TANTI CAPI, IN CERCA DI POPOLO
Le elezioni presidenziali francesi stanno producendo effetti tragicomici in casa nostra. C’è Matteo Salvini che bercia «Forza Le Pen!» e Matteo Renzi che pensa d’essere Emmanuel Macron, l’outsider europeista, l’ultimo papa straniero cui il Pd s’aggrappa nella speranza di rivitalizzarsi, dopo la cenciata del 4 dicembre. Domenica ci sono le primarie per eleggere il nuovo segretario dei Democratici (traduci: per riportare Renzi alla guida del partito) e non sarebbe una prestazione eccellente, diciamo, se l’ex sindaco di Firenze stravincesse con una bassa partecipazione. Poi c’è la sinistra-sinistra in piena sindrome di Parigi, ben ispirata da JeanLuc Mélenchon, che con il suo 19 e passa per cento viene tirato per la giacchetta dagli epigoni italiani muniti di baffo. La sinistra italiana sogna un orizzonte quadripolare, simile a quello francese. Il problema però è che D’Alema, Bersani ed Enrico Rossi pagherebbero volentieri per avere le percentuali mélenchoniane.
La sinistra è storicamente affezionata al frazionismo, una malattia che le impedisce di mantenersi intatta. Resta ancora da capire come possano stare insieme tutti questi generali a capo di un popolo la cui consistenza elettorale non è ancora chiara. Rossi, Speranza, Bersani, ora anche Giuliano Pisapia, che piano piano si sta arrendendo all’idea di non potersi alleare con il Pd e quindi ha capito che la cosa migliore sarebbe costruire una federazione, una super lista, di sinistra. L’ex sindaco di Milano su Repubblica ha lanciato un «ultimo appello» all’ex segretario del Pd: «A Matteo Renzi resta meno di un mese per dare un segnale chiaro: cambiare la legge elettorale e costruire una coalizione.
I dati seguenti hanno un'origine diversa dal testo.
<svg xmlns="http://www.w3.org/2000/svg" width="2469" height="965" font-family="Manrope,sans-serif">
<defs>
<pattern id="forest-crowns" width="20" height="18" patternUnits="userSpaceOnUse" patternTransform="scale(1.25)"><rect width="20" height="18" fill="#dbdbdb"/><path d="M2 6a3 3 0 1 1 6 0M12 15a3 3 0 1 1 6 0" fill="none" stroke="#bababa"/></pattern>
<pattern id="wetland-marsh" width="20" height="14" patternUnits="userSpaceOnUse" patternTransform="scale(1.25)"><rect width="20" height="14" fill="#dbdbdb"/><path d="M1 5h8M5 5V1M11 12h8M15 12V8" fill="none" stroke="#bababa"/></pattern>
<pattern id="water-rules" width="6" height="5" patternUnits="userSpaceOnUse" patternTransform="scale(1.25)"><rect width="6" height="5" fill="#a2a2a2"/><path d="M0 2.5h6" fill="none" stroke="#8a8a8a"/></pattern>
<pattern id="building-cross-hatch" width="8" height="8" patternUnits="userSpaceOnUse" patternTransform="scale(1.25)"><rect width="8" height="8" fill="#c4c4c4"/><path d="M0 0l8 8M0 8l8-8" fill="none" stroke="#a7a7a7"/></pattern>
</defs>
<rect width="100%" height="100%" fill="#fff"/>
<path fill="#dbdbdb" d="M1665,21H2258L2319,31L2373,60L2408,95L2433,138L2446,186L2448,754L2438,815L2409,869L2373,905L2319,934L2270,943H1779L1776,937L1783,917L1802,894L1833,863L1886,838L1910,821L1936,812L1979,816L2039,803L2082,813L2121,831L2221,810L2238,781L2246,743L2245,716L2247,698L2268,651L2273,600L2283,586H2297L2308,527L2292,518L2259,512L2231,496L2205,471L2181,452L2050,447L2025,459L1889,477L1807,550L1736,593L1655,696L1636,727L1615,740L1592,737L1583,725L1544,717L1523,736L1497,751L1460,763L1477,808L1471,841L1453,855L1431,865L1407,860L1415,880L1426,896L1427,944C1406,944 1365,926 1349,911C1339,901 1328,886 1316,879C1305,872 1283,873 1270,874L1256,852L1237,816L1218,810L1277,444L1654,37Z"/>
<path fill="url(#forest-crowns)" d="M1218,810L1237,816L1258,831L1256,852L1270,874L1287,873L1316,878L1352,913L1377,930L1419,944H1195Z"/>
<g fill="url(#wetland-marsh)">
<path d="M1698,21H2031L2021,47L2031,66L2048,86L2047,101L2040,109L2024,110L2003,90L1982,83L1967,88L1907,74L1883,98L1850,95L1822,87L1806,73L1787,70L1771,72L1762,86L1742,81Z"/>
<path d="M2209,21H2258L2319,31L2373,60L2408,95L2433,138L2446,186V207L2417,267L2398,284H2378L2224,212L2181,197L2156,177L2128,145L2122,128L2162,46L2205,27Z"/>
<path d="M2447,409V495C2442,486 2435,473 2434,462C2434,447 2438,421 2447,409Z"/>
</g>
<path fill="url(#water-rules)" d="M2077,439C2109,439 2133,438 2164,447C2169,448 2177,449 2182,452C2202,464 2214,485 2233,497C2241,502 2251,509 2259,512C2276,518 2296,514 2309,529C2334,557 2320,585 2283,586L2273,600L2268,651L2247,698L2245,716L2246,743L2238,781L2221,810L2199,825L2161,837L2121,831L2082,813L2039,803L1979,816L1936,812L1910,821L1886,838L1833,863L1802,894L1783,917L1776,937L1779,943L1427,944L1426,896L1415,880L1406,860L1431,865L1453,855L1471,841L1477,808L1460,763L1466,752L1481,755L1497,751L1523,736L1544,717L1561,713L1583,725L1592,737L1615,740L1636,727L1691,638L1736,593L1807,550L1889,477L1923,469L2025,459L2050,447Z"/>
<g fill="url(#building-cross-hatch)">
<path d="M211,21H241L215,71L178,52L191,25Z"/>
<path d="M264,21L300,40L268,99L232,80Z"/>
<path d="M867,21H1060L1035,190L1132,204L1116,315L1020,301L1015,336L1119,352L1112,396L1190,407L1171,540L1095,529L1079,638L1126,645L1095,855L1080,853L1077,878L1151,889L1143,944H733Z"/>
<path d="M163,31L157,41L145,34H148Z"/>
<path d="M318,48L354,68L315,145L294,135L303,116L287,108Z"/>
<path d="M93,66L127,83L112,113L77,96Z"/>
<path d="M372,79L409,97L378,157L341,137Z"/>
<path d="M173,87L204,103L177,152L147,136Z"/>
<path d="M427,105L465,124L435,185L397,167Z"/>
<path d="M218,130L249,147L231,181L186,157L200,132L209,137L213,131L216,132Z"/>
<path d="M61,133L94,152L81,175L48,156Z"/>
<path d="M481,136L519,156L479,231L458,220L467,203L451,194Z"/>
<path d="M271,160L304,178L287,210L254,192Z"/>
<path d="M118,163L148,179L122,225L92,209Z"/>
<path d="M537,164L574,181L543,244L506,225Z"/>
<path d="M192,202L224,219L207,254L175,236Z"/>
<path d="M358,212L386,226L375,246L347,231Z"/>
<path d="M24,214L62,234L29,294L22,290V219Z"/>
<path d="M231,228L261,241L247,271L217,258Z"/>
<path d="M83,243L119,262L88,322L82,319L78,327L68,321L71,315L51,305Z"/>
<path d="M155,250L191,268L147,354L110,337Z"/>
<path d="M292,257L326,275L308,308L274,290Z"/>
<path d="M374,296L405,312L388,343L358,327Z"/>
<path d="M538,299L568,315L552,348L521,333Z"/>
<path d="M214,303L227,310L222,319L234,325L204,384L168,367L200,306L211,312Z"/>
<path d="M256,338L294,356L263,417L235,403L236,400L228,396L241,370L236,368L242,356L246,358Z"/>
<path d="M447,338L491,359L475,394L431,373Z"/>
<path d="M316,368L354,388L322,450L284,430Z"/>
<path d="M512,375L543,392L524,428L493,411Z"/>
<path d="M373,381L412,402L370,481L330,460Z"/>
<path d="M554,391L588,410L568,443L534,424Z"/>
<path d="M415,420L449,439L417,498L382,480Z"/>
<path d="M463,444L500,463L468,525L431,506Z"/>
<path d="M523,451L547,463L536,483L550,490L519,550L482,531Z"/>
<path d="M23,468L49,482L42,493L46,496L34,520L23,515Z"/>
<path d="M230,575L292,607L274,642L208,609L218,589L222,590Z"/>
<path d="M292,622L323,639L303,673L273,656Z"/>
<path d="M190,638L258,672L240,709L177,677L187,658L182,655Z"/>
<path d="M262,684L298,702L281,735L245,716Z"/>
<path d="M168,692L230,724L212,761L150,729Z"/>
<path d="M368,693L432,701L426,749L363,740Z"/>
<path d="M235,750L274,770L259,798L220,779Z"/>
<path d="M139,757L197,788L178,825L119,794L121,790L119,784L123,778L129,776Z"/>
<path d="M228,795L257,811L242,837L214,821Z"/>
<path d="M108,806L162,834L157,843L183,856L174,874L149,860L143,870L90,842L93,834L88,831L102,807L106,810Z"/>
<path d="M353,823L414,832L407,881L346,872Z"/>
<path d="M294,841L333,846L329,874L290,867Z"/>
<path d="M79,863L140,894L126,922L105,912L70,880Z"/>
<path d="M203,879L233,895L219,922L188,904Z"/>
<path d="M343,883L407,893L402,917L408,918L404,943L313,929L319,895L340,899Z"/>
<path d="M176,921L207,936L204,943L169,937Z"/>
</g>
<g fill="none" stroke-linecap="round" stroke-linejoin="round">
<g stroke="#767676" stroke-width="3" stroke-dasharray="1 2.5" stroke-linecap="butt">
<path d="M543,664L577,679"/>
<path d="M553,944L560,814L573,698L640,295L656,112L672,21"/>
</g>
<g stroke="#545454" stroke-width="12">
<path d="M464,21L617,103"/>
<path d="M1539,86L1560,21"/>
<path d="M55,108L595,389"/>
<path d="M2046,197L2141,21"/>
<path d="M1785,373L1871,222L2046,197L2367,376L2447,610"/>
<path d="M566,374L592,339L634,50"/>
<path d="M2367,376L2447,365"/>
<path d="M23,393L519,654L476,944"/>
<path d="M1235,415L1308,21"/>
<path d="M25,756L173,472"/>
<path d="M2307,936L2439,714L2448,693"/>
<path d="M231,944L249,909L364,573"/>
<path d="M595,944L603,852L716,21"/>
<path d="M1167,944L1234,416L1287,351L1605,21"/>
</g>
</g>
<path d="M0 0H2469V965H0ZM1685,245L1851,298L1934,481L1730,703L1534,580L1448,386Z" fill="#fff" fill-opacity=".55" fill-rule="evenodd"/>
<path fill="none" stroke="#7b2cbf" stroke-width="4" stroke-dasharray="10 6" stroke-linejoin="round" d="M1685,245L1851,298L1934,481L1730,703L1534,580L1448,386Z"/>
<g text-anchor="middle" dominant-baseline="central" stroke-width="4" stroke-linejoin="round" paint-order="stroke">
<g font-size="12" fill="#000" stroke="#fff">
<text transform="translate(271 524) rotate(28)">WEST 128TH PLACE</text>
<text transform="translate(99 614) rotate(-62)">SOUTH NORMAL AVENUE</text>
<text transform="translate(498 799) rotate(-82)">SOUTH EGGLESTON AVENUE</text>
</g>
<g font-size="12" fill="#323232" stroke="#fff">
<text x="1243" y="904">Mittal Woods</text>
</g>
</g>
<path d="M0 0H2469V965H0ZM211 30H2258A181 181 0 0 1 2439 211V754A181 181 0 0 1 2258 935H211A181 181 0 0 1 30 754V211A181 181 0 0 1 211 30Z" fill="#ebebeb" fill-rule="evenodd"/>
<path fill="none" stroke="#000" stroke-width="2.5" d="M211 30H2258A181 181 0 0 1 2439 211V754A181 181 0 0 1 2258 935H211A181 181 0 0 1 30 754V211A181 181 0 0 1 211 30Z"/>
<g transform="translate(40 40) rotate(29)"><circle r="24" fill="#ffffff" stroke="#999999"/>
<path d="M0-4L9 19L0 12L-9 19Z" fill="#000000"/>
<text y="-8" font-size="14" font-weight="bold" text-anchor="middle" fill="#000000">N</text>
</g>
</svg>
Altrimenti il centrosinistra andrà incontro a una sconfitta che definirei generazionale». Renzi gli ha risposto indirettamente picche, dicendo che domenica 30 aprile non si vota solo il segretario del Pd ma anche il candidato premier. Addio, insomma: a Renzi non interessa un confronto con Campo Progressista, men che meno con gli altri della sinistra-sinistra, compresi gli scissionisti che per lui sono «traditori». Una sinistra-sinistra che ha un serio problema di leadership, vista l’abbondanza di aspiranti capi. Ma se alla fine lo strappo di Bersani & soci si rivelasse solo una scissione di élite, come sembrano suggerire i primi sondaggi fatti anche in Toscana, una delle loro possibili roccaforti, che cosa resterebbe della sinistra che da sempre sogna la rivoluzione ma non riesce neanche a cambiare se stessa? Solo testimonianza. Bel colpo, davvero.